The use of social networks among Czechs has seen a slight drop, according
to a survey conducted by AMI Digital Index.
While last year 80 percent of Internet users in the country went on social networks daily, now their number is at 77 percent and the average time spent on social networks has dropped from 149 to 143 minutes a day.
Although Facebook and You Tube remain the most widely-used social networks, the popularity of Facebook, in particular, is dropping, while the popularity of Instagram is on the rise.
The state-owned forestry company Česke Lesy saw a 70 million crown loss in
profit in 2018, down from 3.08 billion crowns the previous year.
The reason was a significant fall in the price of timber due to the bark-beetle calamity that has hit many areas of Bohemia and Moravia, which resulted in extensive logging.
Logging in infested areas was given top priority while other plans were shelved, which meant that the company mainly did business with lower quality timber.

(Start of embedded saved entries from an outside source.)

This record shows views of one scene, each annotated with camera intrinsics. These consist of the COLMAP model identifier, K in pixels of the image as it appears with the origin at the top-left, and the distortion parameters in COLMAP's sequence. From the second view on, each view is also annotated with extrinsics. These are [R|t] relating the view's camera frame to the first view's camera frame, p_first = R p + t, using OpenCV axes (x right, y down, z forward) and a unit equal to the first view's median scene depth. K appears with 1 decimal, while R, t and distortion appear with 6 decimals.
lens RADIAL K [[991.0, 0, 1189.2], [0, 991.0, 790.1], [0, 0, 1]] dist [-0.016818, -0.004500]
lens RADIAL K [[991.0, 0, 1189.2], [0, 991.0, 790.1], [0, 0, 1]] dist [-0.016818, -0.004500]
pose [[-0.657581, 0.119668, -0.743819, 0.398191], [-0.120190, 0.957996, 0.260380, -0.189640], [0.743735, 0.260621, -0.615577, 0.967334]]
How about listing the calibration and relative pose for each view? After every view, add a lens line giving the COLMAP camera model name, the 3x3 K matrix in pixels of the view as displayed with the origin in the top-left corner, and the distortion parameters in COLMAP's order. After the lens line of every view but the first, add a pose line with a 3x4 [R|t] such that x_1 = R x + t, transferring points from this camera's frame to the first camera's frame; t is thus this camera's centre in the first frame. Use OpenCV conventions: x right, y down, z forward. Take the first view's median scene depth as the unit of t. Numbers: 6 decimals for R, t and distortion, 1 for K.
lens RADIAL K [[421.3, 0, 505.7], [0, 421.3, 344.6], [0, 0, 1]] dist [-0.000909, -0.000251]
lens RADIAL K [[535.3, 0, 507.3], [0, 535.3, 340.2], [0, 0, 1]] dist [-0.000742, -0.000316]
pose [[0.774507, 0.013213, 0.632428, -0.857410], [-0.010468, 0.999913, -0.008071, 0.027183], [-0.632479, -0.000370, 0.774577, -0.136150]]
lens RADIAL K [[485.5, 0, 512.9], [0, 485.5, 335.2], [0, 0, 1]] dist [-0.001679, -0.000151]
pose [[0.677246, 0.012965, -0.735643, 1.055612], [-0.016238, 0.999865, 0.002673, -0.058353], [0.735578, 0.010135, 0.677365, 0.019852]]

České Lesy owns almost half of the forests in the country.
The Senate has established a special commission to assess the European
Commission audits concerning Prime Minister Andrej Babiš's suspected
conflict of interest which could mean that the Czech Republic might have to
return close to half a billion crowns in EU subsidies.
The commission, headed by Zdeněk Nytra from the Civic Democrats' senators' group, does not have the status of an investigative body, it will merely analyse available information on the case.
The two EC audits, which are both preliminary, claim that the Czech prime minister has a conflict of interest due to continued influence on the agro-chemical business conglomerate Agrofert which he established and later put in trust funds in order to comply with a strict new conflict of interests law.
Prime Minister Babiš has denied any wrongdoing, saying he fully adhered to Czech law.
Prague has the lowest level of differences between the rich and poor,
according to a study conducted by the consulting firm A. T. Kearney, which
analysed the quality of life in 130 metropolises across the world. The
Czech capital came in first in the so-called Gini coefficient, a measure of
statistical dispersion intended to represent the income or wealth
distribution among residents.
According to last year’s Eurostat data, the Czech Republic is also the state with the most equal distribution of income in the European Union.
The upper house of Czech Parliament agreed on a resolution on Wednesday,
stating that the ongoing suspicion around Prime Minister Andrej Babiš’s
conflict of interests is damaging the Czech Republic’s position at
European Council meetings and could have an impact on discussions regarding
the EU budget.
The resolution was voted on during a Senate meeting discussing the programme of a June summit in Brussels, which will be attended by European politicians.
Asked by journalists what he thinks of the decision, Mr. Babiš said that the senators seemingly have nothing else to do.
The Czech Republic’s population grew by 3,000 in the first quarter of
2019, the Czech Statistics Agency announced on Wednesday. The rise was the
consequence of net migration, which reached 16,700 people in the measured
period, the highest number in the past 10 years. In contrast, registered
births were the lowest in four years, with the number of deaths surpassing
births by 3,600.
The largest numbers of migrants come from Ukraine and Slovakia. Meanwhile, 10,000 Czechs left the country. The population increase was registered in all regions of the country, with the highest noted in the Region of Central Bohemia. The statistic did not change compared to last year when it comes to the average lifespan, which lay at 79,8 years for women and 73,1 for men.
The Czech sculptor Petr Váňa, who has spent years crafting the components
of a new baroque style Marian Column, whose predecessor used to stand on
Prague’s Old Town Square before it was torn down by an angry mob in
November 1918, has transported the pillar’s pieces by boat to the
capital. He was greeted by a small crowd cheering “Glory!” on the river
bank. However, Mr. Váňa still lacks authorisation to erect the statue
from the Prague 1 district.
The group pushing for the column’s restoration on Prague’s famous square is set to meet there on Saturday, with Mr. Váňa presenting the project.
Following a preliminary audit from the European Commission, which found the
Czech Prime Minister Andrej Babiš to be in a conflict of interest due to
the structure of the trust funds currently owning his former company, the
opposition has proposed a Senate commission on the matter. It will be made
up of two members from each party in the upper house and give an official
verdict on the matter at the end of January.
Opposition politicians have stressed the commission’s task will not be to evaluate the audit, but to interview relevant actors and come up with its own position, both on the alleged conflict of interests of the prime minister and the Minister of Agriculture Miroslav Toman, who was mentioned in a second European Commission audit.
The Senate is set to vote on the proposal on Thursday.
The Ministry of Labour and Social affairs and the General Financial
Directorate are just some of the government offices with serious
cybersecurity issues, according to an examination conducted by the National
Cyber and Information Security Agency, the Czech daily Deník N reported on
The agency identified problems not just in the offices’ online security, but also in the actual protection of workplace computers and networks. Systems such as social benefits, and the electronic register system, which was introduced in 2016 to counter the grey economy and tax fraud, are therefore critically vulnerable, sources told the newspaper.